Uncontrolled hypertension is a major risk factor for cardiovascular and kidney diseases, and a leading cause of premature death globally leading to adverse economic consequences.


In Pakistan one in three adults suffered from high blood pressure, according to a 2016 study by the Pakistan Health Research Council. The control and prevention of non-communicable diseases (NCDs) such as hypertension is a global health priority with targets under goal 3 of the Sustainable Development Goals calling for a one-third reduction in deaths caused by such diseases by 2030.

Hypertension is a lifestyle disease and can be prevented and controlled by changing dietary and living habits. Risk factors that can cause hypertension include an unhealthy diet, being overweight or obese, physical inactivity and a sedentary lifestyle, smoking, psychosocial stressors, and excess alcohol consumption.

Aga Khan University’s Dr Imtiaz Jehan, the study’s country principal investigator in Pakistan and a co-author, said: “Uncontrolled hypertension, a lack of public awareness of the disease and its contributing risk factors, as well as inadequate anti-hypertensive medicine use are alarmingly high in Pakistan.”

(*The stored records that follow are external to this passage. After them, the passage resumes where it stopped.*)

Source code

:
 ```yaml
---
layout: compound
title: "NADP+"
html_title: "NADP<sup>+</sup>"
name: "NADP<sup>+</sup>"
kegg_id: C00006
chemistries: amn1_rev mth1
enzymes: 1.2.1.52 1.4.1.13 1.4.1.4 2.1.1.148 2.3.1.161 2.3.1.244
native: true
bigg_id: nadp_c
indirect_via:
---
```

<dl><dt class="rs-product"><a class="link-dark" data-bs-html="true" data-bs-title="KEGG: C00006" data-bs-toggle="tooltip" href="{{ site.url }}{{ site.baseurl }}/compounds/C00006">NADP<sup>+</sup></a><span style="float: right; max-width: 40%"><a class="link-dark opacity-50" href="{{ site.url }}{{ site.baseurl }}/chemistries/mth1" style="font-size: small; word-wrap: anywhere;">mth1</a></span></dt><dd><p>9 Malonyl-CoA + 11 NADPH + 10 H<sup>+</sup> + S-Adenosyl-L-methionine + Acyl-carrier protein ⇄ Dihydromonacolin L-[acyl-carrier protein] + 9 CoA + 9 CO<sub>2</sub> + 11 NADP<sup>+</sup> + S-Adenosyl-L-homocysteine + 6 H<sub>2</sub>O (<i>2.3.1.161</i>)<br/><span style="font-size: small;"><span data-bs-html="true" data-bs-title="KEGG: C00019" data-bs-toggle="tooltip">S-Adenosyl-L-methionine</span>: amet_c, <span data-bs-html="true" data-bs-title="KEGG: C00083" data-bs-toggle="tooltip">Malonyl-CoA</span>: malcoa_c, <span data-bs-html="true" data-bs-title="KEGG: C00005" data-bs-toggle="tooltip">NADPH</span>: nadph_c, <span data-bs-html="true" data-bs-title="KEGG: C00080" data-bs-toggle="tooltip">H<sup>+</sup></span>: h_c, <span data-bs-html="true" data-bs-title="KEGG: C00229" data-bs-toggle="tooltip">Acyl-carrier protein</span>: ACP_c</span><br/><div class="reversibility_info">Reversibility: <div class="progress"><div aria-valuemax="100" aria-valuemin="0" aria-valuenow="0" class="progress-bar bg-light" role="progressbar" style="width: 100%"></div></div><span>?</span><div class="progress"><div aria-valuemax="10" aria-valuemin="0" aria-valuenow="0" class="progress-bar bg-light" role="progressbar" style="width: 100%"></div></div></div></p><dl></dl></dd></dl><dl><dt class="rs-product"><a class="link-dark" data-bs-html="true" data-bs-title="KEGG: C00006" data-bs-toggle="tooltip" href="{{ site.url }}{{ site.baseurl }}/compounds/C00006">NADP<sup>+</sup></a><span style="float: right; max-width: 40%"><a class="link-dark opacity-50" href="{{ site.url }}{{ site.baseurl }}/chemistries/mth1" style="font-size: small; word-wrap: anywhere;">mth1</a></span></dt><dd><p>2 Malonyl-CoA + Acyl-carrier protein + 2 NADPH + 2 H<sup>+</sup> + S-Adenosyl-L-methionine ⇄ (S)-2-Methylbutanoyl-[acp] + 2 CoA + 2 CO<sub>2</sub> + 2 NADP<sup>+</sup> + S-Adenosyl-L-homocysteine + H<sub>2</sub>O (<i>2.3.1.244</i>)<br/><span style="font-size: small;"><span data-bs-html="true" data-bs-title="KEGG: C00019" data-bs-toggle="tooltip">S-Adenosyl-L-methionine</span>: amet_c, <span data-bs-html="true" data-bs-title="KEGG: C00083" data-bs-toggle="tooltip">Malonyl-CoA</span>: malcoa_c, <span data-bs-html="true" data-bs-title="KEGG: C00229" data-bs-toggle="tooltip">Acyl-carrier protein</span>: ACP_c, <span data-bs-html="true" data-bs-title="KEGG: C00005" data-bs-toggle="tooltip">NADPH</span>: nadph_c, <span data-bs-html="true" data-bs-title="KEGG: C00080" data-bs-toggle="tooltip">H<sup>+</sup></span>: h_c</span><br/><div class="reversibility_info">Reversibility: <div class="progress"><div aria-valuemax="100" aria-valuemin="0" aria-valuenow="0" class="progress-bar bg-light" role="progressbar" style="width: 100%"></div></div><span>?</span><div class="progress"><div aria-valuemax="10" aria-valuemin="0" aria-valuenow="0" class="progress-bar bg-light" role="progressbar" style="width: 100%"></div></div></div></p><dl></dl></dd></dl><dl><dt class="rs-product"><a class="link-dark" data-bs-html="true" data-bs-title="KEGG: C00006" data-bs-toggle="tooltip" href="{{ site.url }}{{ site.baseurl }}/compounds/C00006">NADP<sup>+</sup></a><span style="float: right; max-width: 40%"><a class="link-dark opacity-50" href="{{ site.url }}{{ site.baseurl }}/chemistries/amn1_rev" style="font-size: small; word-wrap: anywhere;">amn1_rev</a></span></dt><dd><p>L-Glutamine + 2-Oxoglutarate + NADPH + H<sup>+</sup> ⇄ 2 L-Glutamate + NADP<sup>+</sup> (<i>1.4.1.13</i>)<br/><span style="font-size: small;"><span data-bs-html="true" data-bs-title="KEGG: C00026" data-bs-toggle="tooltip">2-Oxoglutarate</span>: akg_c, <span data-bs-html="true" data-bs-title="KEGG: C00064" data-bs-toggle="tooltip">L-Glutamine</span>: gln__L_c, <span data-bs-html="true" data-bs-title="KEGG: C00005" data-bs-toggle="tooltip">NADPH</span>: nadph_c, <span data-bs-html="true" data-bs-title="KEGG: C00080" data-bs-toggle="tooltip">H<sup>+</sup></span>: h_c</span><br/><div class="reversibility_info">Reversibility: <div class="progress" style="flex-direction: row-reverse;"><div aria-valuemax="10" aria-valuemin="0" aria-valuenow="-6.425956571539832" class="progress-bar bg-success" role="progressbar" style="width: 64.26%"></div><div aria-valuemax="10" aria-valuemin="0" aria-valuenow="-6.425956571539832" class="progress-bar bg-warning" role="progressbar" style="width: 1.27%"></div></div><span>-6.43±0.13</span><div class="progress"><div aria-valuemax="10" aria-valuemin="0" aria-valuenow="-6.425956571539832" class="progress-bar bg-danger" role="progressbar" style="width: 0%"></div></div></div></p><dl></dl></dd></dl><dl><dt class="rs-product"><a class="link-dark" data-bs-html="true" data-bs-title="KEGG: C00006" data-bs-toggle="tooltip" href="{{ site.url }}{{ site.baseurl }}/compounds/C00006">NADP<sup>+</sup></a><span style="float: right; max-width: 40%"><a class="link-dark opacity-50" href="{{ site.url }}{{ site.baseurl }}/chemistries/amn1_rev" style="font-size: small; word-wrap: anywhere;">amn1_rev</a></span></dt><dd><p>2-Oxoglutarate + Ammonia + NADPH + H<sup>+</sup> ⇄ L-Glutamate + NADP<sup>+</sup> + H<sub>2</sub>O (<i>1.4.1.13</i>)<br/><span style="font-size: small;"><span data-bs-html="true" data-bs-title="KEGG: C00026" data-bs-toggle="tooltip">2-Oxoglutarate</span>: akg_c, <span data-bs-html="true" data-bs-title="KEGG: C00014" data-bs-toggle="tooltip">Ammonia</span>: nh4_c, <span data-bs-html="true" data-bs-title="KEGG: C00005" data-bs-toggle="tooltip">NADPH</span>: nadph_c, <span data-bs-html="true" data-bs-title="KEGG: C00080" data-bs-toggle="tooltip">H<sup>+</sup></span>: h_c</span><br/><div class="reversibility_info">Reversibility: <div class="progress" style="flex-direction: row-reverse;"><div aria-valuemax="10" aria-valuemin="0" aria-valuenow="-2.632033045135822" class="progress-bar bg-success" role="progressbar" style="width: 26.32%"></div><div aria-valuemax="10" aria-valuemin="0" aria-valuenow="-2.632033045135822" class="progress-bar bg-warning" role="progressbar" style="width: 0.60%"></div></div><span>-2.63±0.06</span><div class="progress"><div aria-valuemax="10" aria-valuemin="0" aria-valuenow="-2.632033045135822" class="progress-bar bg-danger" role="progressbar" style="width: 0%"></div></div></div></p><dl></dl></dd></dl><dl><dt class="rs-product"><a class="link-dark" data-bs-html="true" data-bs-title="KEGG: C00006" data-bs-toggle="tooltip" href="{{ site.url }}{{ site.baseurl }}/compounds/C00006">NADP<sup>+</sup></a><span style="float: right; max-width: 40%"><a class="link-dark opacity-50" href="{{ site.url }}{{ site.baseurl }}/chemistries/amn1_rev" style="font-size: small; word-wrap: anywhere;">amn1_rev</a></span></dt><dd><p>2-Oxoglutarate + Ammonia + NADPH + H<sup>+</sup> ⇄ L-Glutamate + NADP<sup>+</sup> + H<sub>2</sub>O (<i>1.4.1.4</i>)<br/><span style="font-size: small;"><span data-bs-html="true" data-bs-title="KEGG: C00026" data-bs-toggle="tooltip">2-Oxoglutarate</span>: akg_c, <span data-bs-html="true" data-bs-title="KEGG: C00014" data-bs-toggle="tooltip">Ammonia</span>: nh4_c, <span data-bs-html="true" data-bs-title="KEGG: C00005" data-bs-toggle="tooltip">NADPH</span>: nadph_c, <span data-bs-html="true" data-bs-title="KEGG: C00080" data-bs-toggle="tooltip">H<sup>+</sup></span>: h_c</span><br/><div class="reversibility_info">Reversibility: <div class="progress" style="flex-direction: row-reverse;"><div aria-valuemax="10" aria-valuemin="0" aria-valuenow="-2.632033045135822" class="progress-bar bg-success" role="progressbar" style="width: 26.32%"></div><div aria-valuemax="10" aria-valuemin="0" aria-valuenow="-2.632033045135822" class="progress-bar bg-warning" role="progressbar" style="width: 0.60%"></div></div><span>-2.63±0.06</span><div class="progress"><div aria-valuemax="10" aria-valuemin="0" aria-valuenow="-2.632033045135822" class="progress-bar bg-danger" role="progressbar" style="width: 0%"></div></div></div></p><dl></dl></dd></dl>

“Controlling BP through lifestyle modifications and antihypertensive therapy can be the single most important way to prevent rising rates of cardiovascular disease and deaths in Pakistan. This trial seems timely to furnish evidence regarding sustainable and low-cost pragmatic solutions for effective BP control that can be integrated into our public primary healthcare system of lady health workers as well as referrals to basic health units through standardised training and task shifting,” Dr Imtiaz Jehan added.

Aga Khan University’s Dr Aamir Hameed Khan, the study’s co-investigator in Pakistan and a co-author highlighted the need to create a mechanism for refresher trainings for public and private sector physicians in order to effectively manage and control hypertension. He noted that the trainings provided through the trial were well received by physicians and local authorities. 

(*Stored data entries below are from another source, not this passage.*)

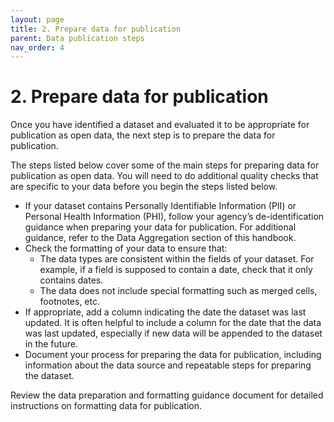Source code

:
```yaml
---
layout: page
title: 2. Prepare data for publication
parent: Data publication steps
nav_order: 4
---
```


# 2. Prepare data for publication

Once you have identified a dataset and evaluated it to be appropriate for publication as open data, the next step is to prepare the data for publication. 

The steps listed below cover some of the main steps for preparing data for publication as open data. You will need to do additional quality checks that are specific to your data before you begin the steps listed below. 

* If your dataset contains Personally Identifiable Information (PII) or Personal Health Information (PHI), follow your agency’s de-identification guidance when preparing your data for publication. For additional guidance, refer to the Data Aggregation section of this handbook. 
* Check the formatting of your data to ensure that:
    * The data types are consistent within the fields of your dataset. For example, if a field is supposed to contain a date, check that it only contains dates.
    * The data does not include special formatting such as merged cells, footnotes, etc. 
* If appropriate, add a column indicating the date the dataset was last updated. It is often helpful to include a column for the date that the data was last updated, especially if new data will be appended to the dataset in the future. 
* Document your process for preparing the data for publication, including information about the data source and repeatable steps for preparing the dataset.

Review the data preparation and formatting guidance document for detailed instructions on formatting data for publication.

“The public health implications of our findings are significant. A low-cost programme like ours could be adapted and scaled up in many other settings globally, using the existing healthcare infrastructure to reduce the growing burden of uncontrolled hypertension and potentially save millions of lives, as well as reduce suffering from heart attacks, strokes, heart failure and kidney disease,” Professor Jafar added.

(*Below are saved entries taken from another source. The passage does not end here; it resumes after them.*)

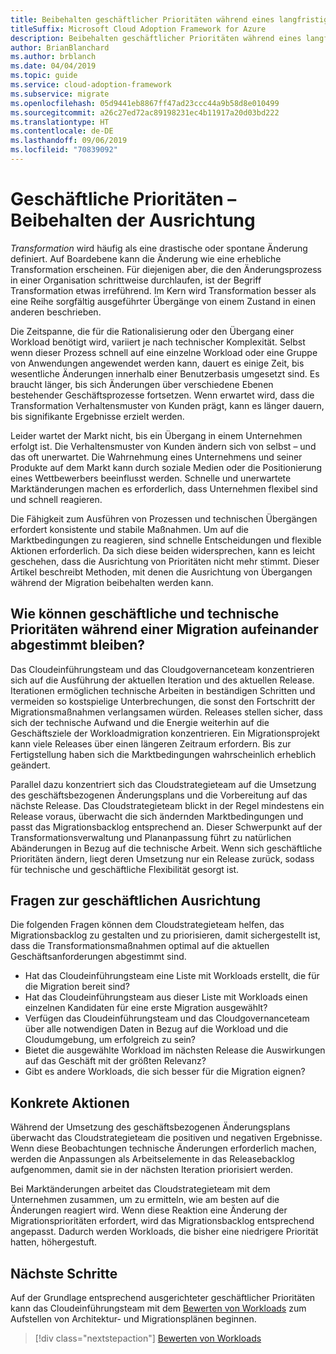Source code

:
 ```yaml
---
title: Beibehalten geschäftlicher Prioritäten während eines langfristigen Transformationsprozesses
titleSuffix: Microsoft Cloud Adoption Framework for Azure
description: Beibehalten geschäftlicher Prioritäten während eines langfristigen Transformationsprozesses.
author: BrianBlanchard
ms.author: brblanch
ms.date: 04/04/2019
ms.topic: guide
ms.service: cloud-adoption-framework
ms.subservice: migrate
ms.openlocfilehash: 05d9441eb8867ff47ad23ccc44a9b58d8e010499
ms.sourcegitcommit: a26c27ed72ac89198231ec4b11917a20d03bd222
ms.translationtype: HT
ms.contentlocale: de-DE
ms.lasthandoff: 09/06/2019
ms.locfileid: "70839092"
---
```

# <a name="business-priorities---maintaining-alignment"></a>Geschäftliche Prioritäten – Beibehalten der Ausrichtung

*Transformation* wird häufig als eine drastische oder spontane Änderung definiert. Auf Boardebene kann die Änderung wie eine erhebliche Transformation erscheinen. Für diejenigen aber, die den Änderungsprozess in einer Organisation schrittweise durchlaufen, ist der Begriff Transformation etwas irreführend. Im Kern wird Transformation besser als eine Reihe sorgfältig ausgeführter Übergänge von einem Zustand in einen anderen beschrieben.

Die Zeitspanne, die für die Rationalisierung oder den Übergang einer Workload benötigt wird, variiert je nach technischer Komplexität. Selbst wenn dieser Prozess schnell auf eine einzelne Workload oder eine Gruppe von Anwendungen angewendet werden kann, dauert es einige Zeit, bis wesentliche Änderungen innerhalb einer Benutzerbasis umgesetzt sind. Es braucht länger, bis sich Änderungen über verschiedene Ebenen bestehender Geschäftsprozesse fortsetzen. Wenn erwartet wird, dass die Transformation Verhaltensmuster von Kunden prägt, kann es länger dauern, bis signifikante Ergebnisse erzielt werden.

Leider wartet der Markt nicht, bis ein Übergang in einem Unternehmen erfolgt ist. Die Verhaltensmuster von Kunden ändern sich von selbst – und das oft unerwartet. Die Wahrnehmung eines Unternehmens und seiner Produkte auf dem Markt kann durch soziale Medien oder die Positionierung eines Wettbewerbers beeinflusst werden. Schnelle und unerwartete Marktänderungen machen es erforderlich, dass Unternehmen flexibel sind und schnell reagieren.

Die Fähigkeit zum Ausführen von Prozessen und technischen Übergängen erfordert konsistente und stabile Maßnahmen. Um auf die Marktbedingungen zu reagieren, sind schnelle Entscheidungen und flexible Aktionen erforderlich. Da sich diese beiden widersprechen, kann es leicht geschehen, dass die Ausrichtung von Prioritäten nicht mehr stimmt. Dieser Artikel beschreibt Methoden, mit denen die Ausrichtung von Übergangen während der Migration beibehalten werden kann.

<!-- markdownlint-disable MD026 -->

## <a name="how-can-business-and-technical-priorities-stay-aligned-during-a-migration"></a>Wie können geschäftliche und technische Prioritäten während einer Migration aufeinander abgestimmt bleiben?

Das Cloudeinführungsteam und das Cloudgovernanceteam konzentrieren sich auf die Ausführung der aktuellen Iteration und des aktuellen Release. Iterationen ermöglichen technische Arbeiten in beständigen Schritten und vermeiden so kostspielige Unterbrechungen, die sonst den Fortschritt der Migrationsmaßnahmen verlangsamen würden. Releases stellen sicher, dass sich der technische Aufwand und die Energie weiterhin auf die Geschäftsziele der Workloadmigration konzentrieren. Ein Migrationsprojekt kann viele Releases über einen längeren Zeitraum erfordern. Bis zur Fertigstellung haben sich die Marktbedingungen wahrscheinlich erheblich geändert.

Parallel dazu konzentriert sich das Cloudstrategieteam auf die Umsetzung des geschäftsbezogenen Änderungsplans und die Vorbereitung auf das nächste Release. Das Cloudstrategieteam blickt in der Regel mindestens ein Release voraus, überwacht die sich ändernden Marktbedingungen und passt das Migrationsbacklog entsprechend an. Dieser Schwerpunkt auf der Transformationsverwaltung und Plananpassung führt zu natürlichen Abänderungen in Bezug auf die technische Arbeit. Wenn sich geschäftliche Prioritäten ändern, liegt deren Umsetzung nur ein Release zurück, sodass für technische und geschäftliche Flexibilität gesorgt ist.

## <a name="business-alignment-questions"></a>Fragen zur geschäftlichen Ausrichtung

Die folgenden Fragen können dem Cloudstrategieteam helfen, das Migrationsbacklog zu gestalten und zu priorisieren, damit sichergestellt ist, dass die Transformationsmaßnahmen optimal auf die aktuellen Geschäftsanforderungen abgestimmt sind.

- Hat das Cloudeinführungsteam eine Liste mit Workloads erstellt, die für die Migration bereit sind?
- Hat das Cloudeinführungsteam aus dieser Liste mit Workloads einen einzelnen Kandidaten für eine erste Migration ausgewählt?
- Verfügen das Cloudeinführungsteam und das Cloudgovernanceteam über alle notwendigen Daten in Bezug auf die Workload und die Cloudumgebung, um erfolgreich zu sein?
- Bietet die ausgewählte Workload im nächsten Release die Auswirkungen auf das Geschäft mit der größten Relevanz?
- Gibt es andere Workloads, die sich besser für die Migration eignen?

## <a name="tangible-actions"></a>Konkrete Aktionen

Während der Umsetzung des geschäftsbezogenen Änderungsplans überwacht das Cloudstrategieteam die positiven und negativen Ergebnisse. Wenn diese Beobachtungen technische Änderungen erforderlich machen, werden die Anpassungen als Arbeitselemente in das Releasebacklog aufgenommen, damit sie in der nächsten Iteration priorisiert werden.

Bei Marktänderungen arbeitet das Cloudstrategieteam mit dem Unternehmen zusammen, um zu ermitteln, wie am besten auf die Änderungen reagiert wird. Wenn diese Reaktion eine Änderung der Migrationsprioritäten erfordert, wird das Migrationsbacklog entsprechend angepasst. Dadurch werden Workloads, die bisher eine niedrigere Priorität hatten, höhergestuft.

## <a name="next-steps"></a>Nächste Schritte

Auf der Grundlage entsprechend ausgerichteter geschäftlicher Prioritäten kann das Cloudeinführungsteam mit dem [Bewerten von Workloads](./evaluate.md) zum Aufstellen von Architektur- und Migrationsplänen beginnen.

> [!div class="nextstepaction"]
> [Bewerten von Workloads](./evaluate.md)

A formal cost-effectiveness analysis is currently underway by Professor Eric Finkelstein, a health economist at Duke-NUS and the Duke Global Health Institute. Early estimates by the study group suggest that scaling up the COBRA-BPS intervention nationally in the three countries would cost less than US$11 per patient annually.

This is the first multi-country trial of its kind and a model of South-South collaboration. While there are differences in the health systems and some population characteristics in the countries involved, BP control rates are uniformly poor in all of them. Nonetheless, the study found that similar results were achieved in all three countries with the standardized strategies, suggesting that the intervention has validity in different settings.  

The COBRA-BPS study is led by Professor Tazeen Jafar and her team at Duke-NUS Medical School in Singapore in partnership with Dr Imtiaz Jehan from Aga Khan University, Pakistan; Dr Aliya Naheed from the International Centre for Diarrhoeal Diseases Research, Bangladesh; and Prof Asita de Silva from the University of Kelaniya, Sri Lanka, leading the trial as country principal investigators in the three countries respectively. 

The study is funded by the Joint Global Health Trials scheme, which included the Medical Research Council, the UK Department for International Development (DFID), the National Institute for Health Research (NIHR), and the Wellcome Trust.